▶ [WORK TASK] Through the line with "nose: (639, 315)" and starting from the first line, return the records below word for word, with pictures left out.

▶ [INPUT DATA]
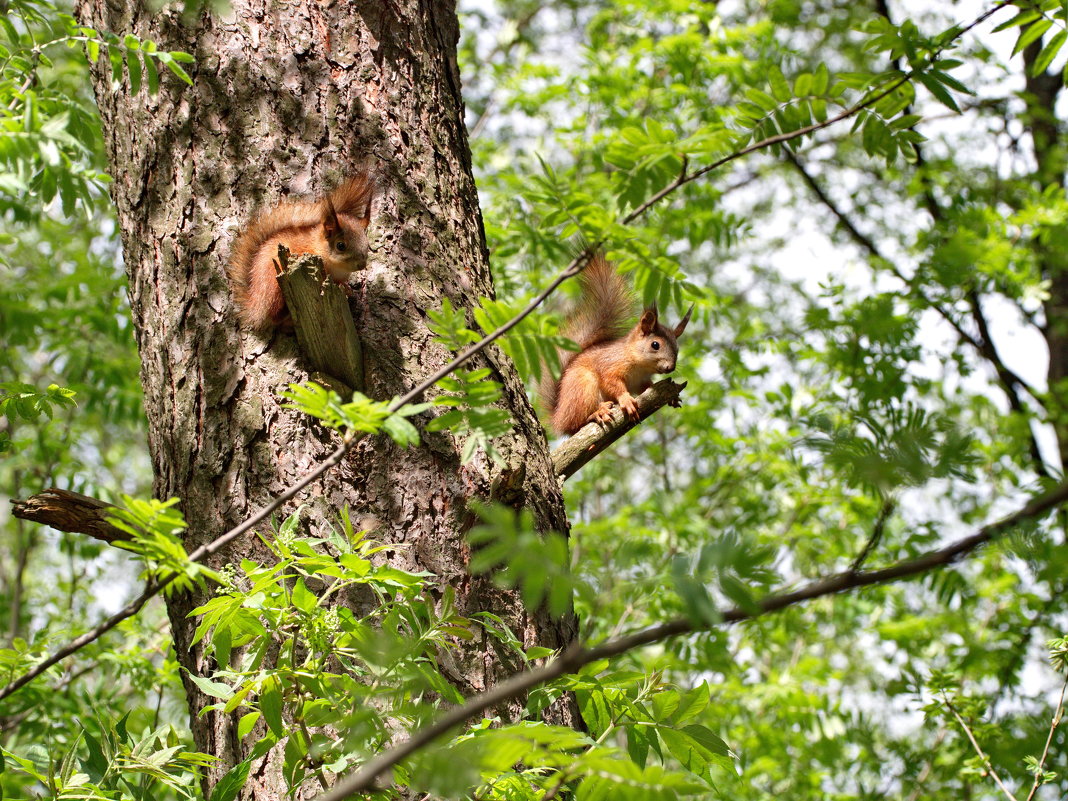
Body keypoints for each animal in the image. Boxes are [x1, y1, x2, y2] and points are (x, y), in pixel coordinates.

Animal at [226, 174, 375, 331]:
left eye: (367, 243)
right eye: (340, 245)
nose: (361, 265)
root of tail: (256, 306)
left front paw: (347, 289)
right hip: (273, 286)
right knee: (276, 316)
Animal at [542, 254, 692, 435]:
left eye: (677, 348)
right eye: (655, 345)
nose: (670, 367)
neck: (639, 364)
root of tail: (558, 417)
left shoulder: (640, 381)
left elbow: (646, 388)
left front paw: (671, 397)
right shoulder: (611, 364)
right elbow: (612, 382)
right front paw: (626, 399)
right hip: (583, 386)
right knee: (575, 423)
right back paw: (597, 412)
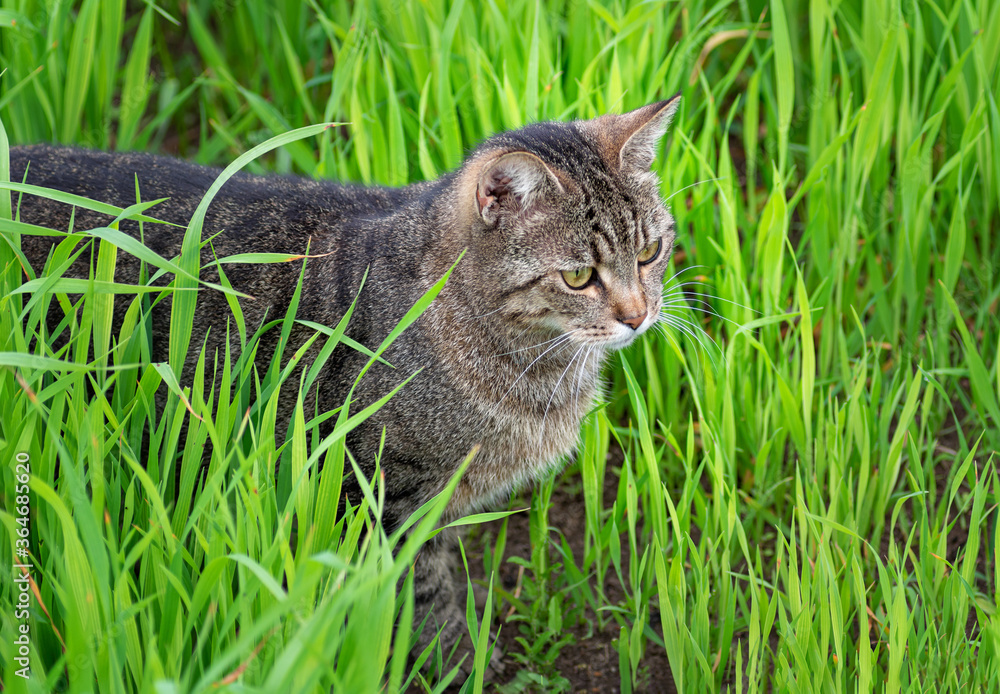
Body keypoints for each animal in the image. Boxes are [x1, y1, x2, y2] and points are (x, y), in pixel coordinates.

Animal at [15, 94, 684, 664]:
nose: (639, 315)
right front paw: (461, 665)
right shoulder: (383, 496)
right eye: (578, 277)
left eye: (650, 253)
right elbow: (424, 601)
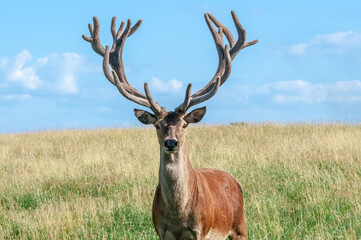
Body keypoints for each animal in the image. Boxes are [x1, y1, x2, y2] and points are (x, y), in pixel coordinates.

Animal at [82, 10, 256, 239]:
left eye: (184, 125)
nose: (171, 142)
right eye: (157, 125)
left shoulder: (201, 231)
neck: (178, 217)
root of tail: (233, 179)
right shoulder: (161, 230)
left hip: (239, 225)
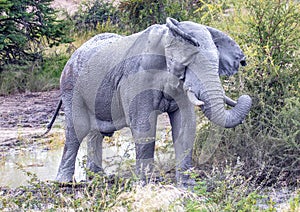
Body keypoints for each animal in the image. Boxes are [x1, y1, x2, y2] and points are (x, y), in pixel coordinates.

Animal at [47, 17, 252, 186]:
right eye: (187, 64)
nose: (244, 96)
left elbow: (186, 125)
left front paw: (187, 186)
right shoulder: (138, 77)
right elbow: (144, 125)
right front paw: (147, 184)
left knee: (94, 133)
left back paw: (98, 177)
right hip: (71, 88)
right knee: (77, 130)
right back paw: (64, 183)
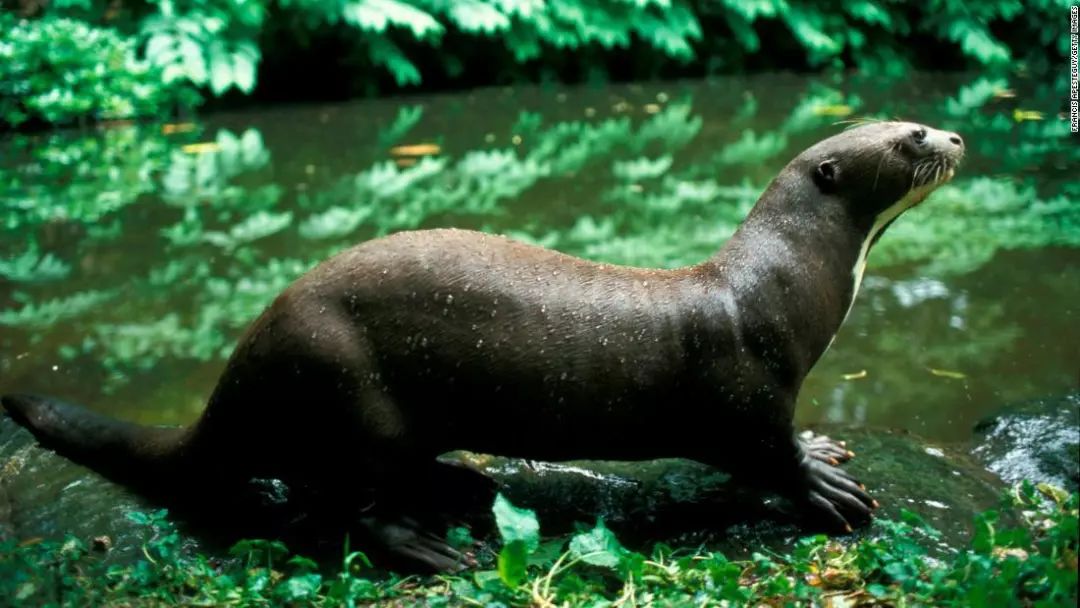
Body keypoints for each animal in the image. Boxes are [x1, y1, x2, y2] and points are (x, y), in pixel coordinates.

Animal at [0, 122, 963, 570]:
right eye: (906, 137)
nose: (953, 136)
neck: (779, 286)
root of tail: (239, 371)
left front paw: (826, 446)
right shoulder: (749, 388)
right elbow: (763, 450)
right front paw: (825, 486)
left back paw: (462, 484)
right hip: (348, 388)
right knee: (347, 508)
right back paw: (430, 540)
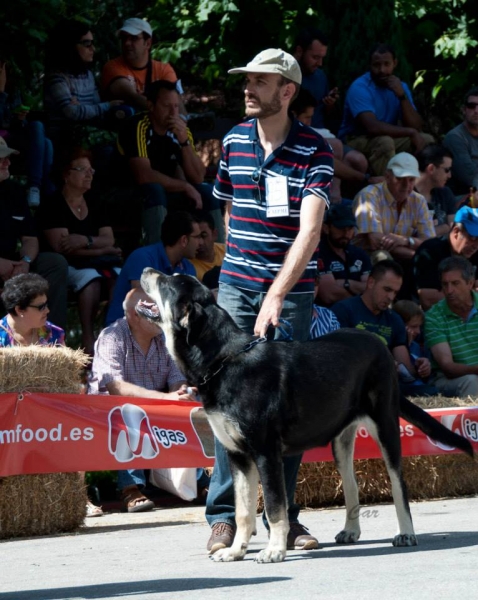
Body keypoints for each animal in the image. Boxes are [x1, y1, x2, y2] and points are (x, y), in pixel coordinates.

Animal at [137, 270, 474, 564]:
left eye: (167, 284)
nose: (147, 270)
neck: (223, 359)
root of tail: (379, 344)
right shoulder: (238, 456)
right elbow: (244, 510)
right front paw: (235, 551)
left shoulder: (266, 453)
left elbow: (275, 507)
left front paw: (273, 551)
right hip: (341, 443)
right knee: (352, 485)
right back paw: (351, 530)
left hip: (386, 428)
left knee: (398, 485)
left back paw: (405, 533)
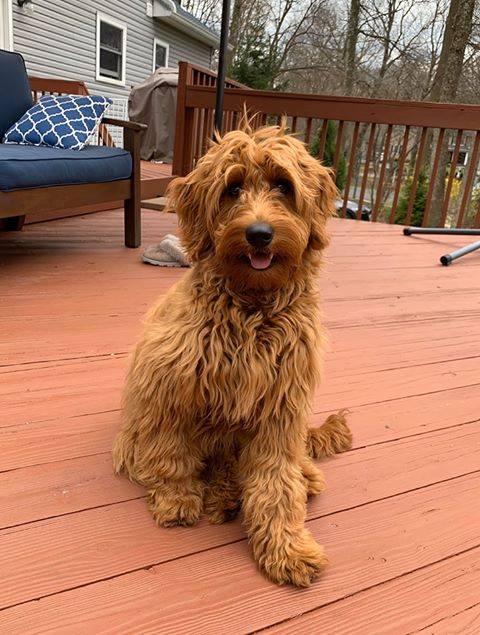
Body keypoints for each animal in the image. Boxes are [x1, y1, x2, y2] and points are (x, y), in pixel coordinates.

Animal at [112, 121, 352, 588]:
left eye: (283, 185)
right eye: (233, 188)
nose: (259, 234)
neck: (252, 310)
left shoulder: (280, 410)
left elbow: (277, 484)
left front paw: (286, 548)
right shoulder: (170, 387)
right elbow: (172, 455)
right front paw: (177, 498)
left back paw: (290, 480)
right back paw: (219, 497)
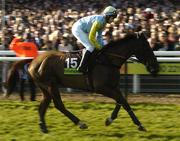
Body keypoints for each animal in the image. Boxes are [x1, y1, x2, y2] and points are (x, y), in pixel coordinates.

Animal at [27, 32, 159, 133]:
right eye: (147, 47)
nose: (156, 68)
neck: (108, 60)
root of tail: (34, 62)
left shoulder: (113, 86)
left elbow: (120, 101)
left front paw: (110, 119)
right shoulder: (101, 88)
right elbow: (123, 101)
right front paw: (139, 124)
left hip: (45, 87)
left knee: (43, 106)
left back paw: (43, 127)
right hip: (51, 85)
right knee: (59, 105)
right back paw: (80, 123)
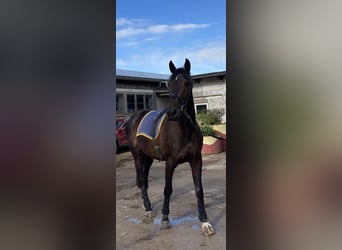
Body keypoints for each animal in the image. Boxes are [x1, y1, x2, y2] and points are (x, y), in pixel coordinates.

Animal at [127, 58, 215, 236]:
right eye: (168, 84)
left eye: (187, 83)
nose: (172, 112)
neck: (184, 130)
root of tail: (135, 117)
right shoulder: (170, 162)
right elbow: (167, 189)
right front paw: (165, 219)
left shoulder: (196, 160)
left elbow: (199, 190)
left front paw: (205, 222)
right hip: (138, 156)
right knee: (141, 179)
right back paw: (148, 208)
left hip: (148, 158)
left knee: (144, 179)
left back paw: (146, 205)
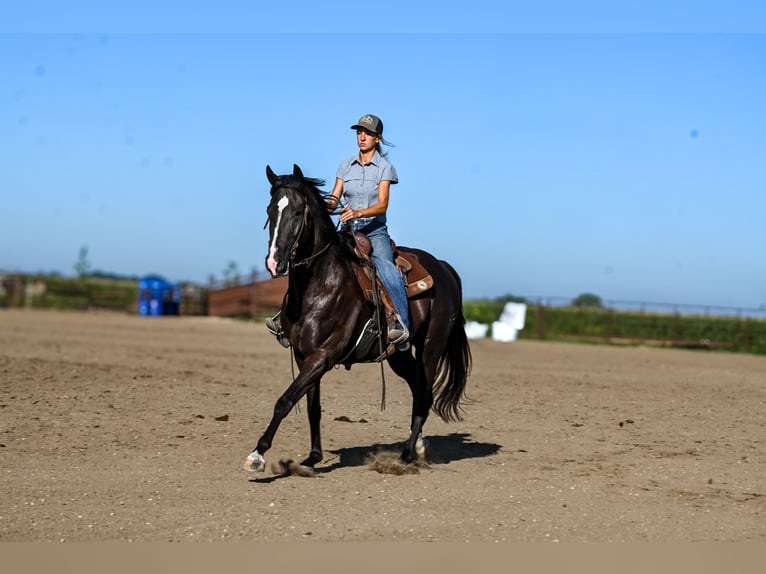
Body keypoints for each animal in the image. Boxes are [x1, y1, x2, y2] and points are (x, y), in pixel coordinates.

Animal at [243, 164, 471, 474]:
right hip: (398, 355)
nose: (274, 262)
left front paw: (257, 455)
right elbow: (312, 406)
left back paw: (405, 457)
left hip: (431, 348)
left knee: (425, 394)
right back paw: (419, 448)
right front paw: (312, 458)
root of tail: (444, 269)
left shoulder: (325, 355)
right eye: (270, 210)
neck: (320, 284)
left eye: (298, 211)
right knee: (418, 390)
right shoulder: (304, 355)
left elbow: (285, 400)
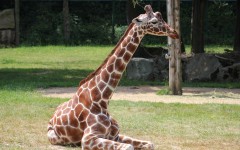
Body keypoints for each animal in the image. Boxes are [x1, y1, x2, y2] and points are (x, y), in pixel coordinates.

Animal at [47, 4, 178, 150]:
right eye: (154, 21)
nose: (174, 32)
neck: (101, 100)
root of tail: (52, 116)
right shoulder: (88, 139)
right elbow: (129, 147)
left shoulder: (115, 135)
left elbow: (150, 144)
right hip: (54, 137)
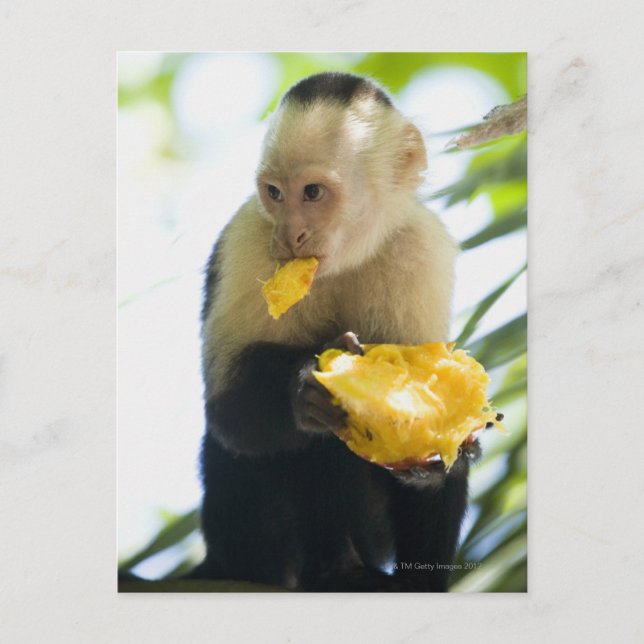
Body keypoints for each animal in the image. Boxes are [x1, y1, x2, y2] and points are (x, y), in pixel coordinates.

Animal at [195, 72, 479, 592]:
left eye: (312, 192)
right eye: (274, 192)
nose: (290, 236)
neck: (345, 258)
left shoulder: (419, 246)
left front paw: (439, 459)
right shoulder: (249, 241)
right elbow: (227, 413)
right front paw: (304, 388)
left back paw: (418, 581)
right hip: (251, 545)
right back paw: (333, 569)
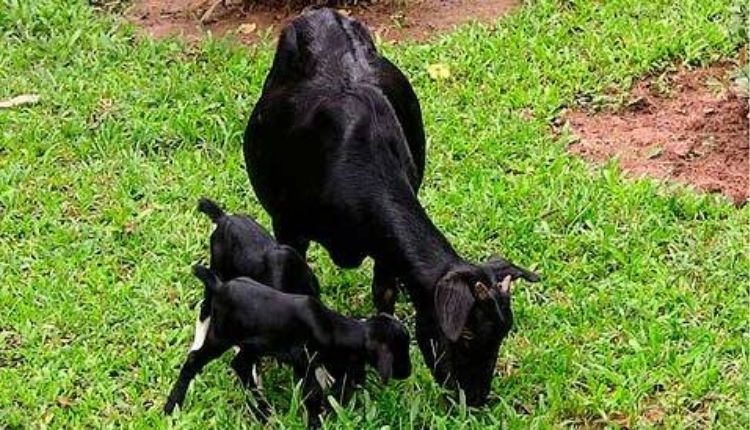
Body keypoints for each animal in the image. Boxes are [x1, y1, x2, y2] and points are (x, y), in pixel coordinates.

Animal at [164, 268, 412, 424]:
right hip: (221, 335)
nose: (407, 372)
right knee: (195, 360)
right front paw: (317, 421)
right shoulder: (304, 360)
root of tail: (220, 285)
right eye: (398, 349)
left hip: (252, 344)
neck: (335, 328)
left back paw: (263, 412)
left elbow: (338, 388)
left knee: (240, 365)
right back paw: (172, 406)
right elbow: (313, 394)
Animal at [242, 9, 540, 406]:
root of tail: (323, 14)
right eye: (466, 335)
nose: (475, 397)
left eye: (503, 334)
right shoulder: (289, 226)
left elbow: (384, 294)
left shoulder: (384, 250)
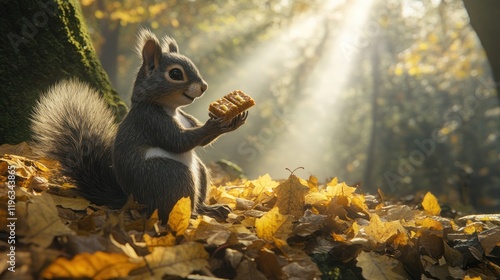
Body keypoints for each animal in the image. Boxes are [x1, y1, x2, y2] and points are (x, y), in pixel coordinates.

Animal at [30, 28, 247, 221]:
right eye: (176, 74)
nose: (204, 87)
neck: (170, 109)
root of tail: (133, 201)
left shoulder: (186, 117)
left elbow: (199, 142)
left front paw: (233, 120)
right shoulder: (150, 121)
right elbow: (179, 141)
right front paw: (215, 123)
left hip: (199, 171)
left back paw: (210, 209)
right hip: (170, 175)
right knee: (170, 209)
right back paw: (192, 215)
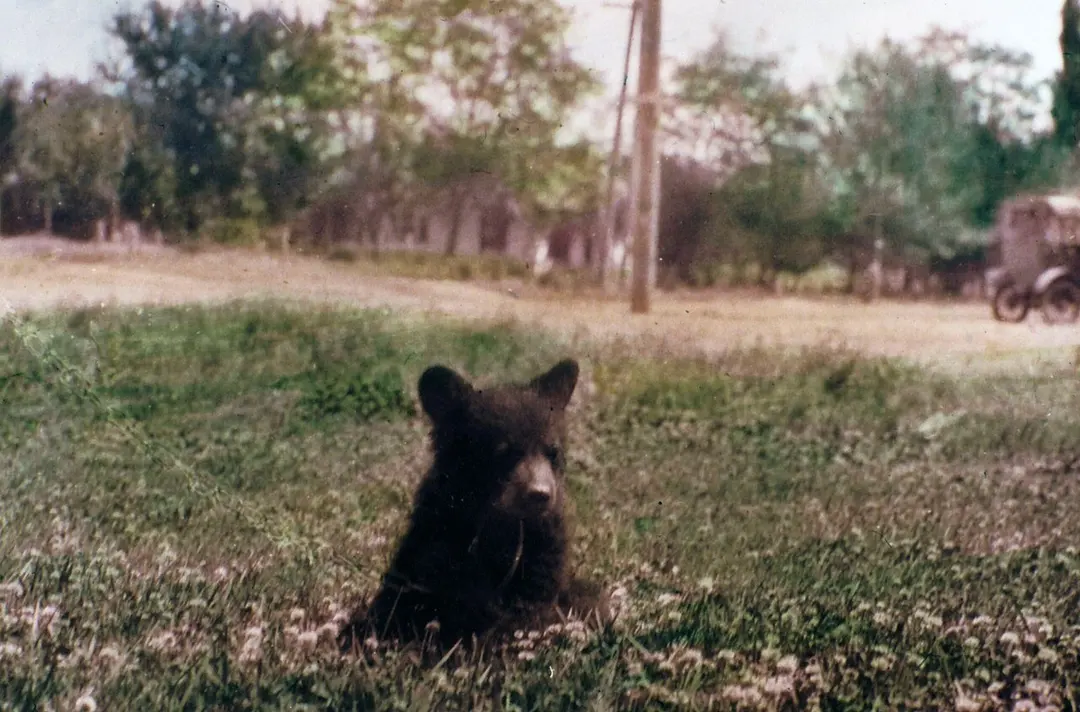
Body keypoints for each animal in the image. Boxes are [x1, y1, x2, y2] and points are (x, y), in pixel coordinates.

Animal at [338, 358, 609, 653]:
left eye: (553, 452)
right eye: (503, 452)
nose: (540, 494)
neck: (500, 525)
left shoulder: (543, 549)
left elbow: (537, 601)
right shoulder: (441, 545)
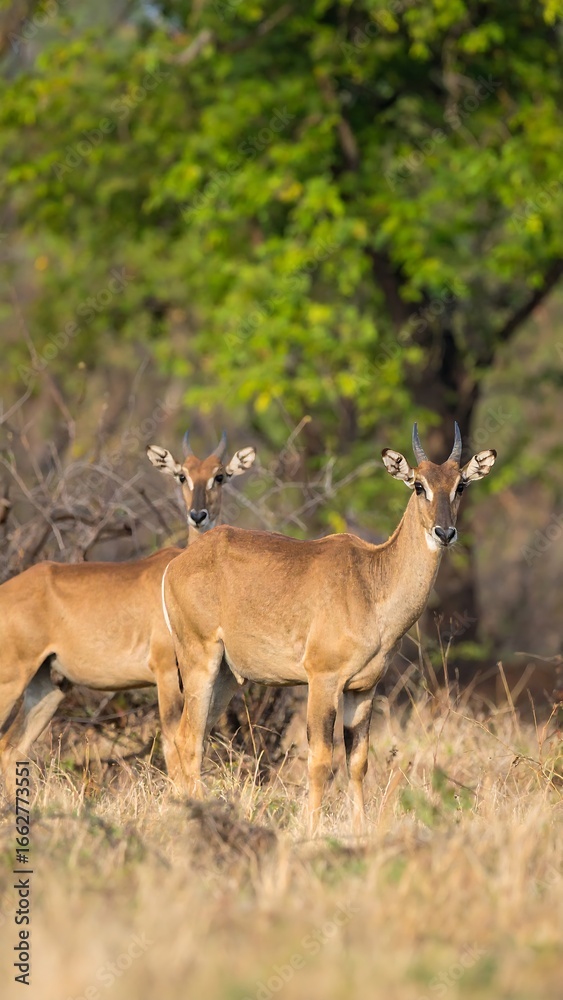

▶ [WRITTEN SOLUTION]
Body keypoints for each animal in the image. Boxes are [x1, y1, x2, y2] and points are (x, y), in pixel coordinates.

Animal at [226, 174, 375, 331]:
left eye: (367, 243)
right eye: (340, 245)
nose: (361, 265)
root of tail: (256, 306)
left front paw: (347, 289)
right hip: (273, 286)
right knee: (276, 316)
Animal at [542, 254, 692, 435]:
left eye: (677, 348)
right eye: (655, 345)
nose: (670, 367)
neck: (639, 364)
root of tail: (558, 417)
left shoulder: (640, 381)
left elbow: (646, 388)
left front paw: (671, 397)
right shoulder: (611, 364)
right elbow: (612, 382)
right front paw: (626, 399)
right hip: (583, 386)
right knee: (575, 423)
right back paw: (597, 412)
Body keypoints for each animal in the image. Boxes are [x1, y1, x2, y2] and points are (x, y), in pixel coordinates.

Animal at [15, 94, 684, 664]:
nose: (639, 315)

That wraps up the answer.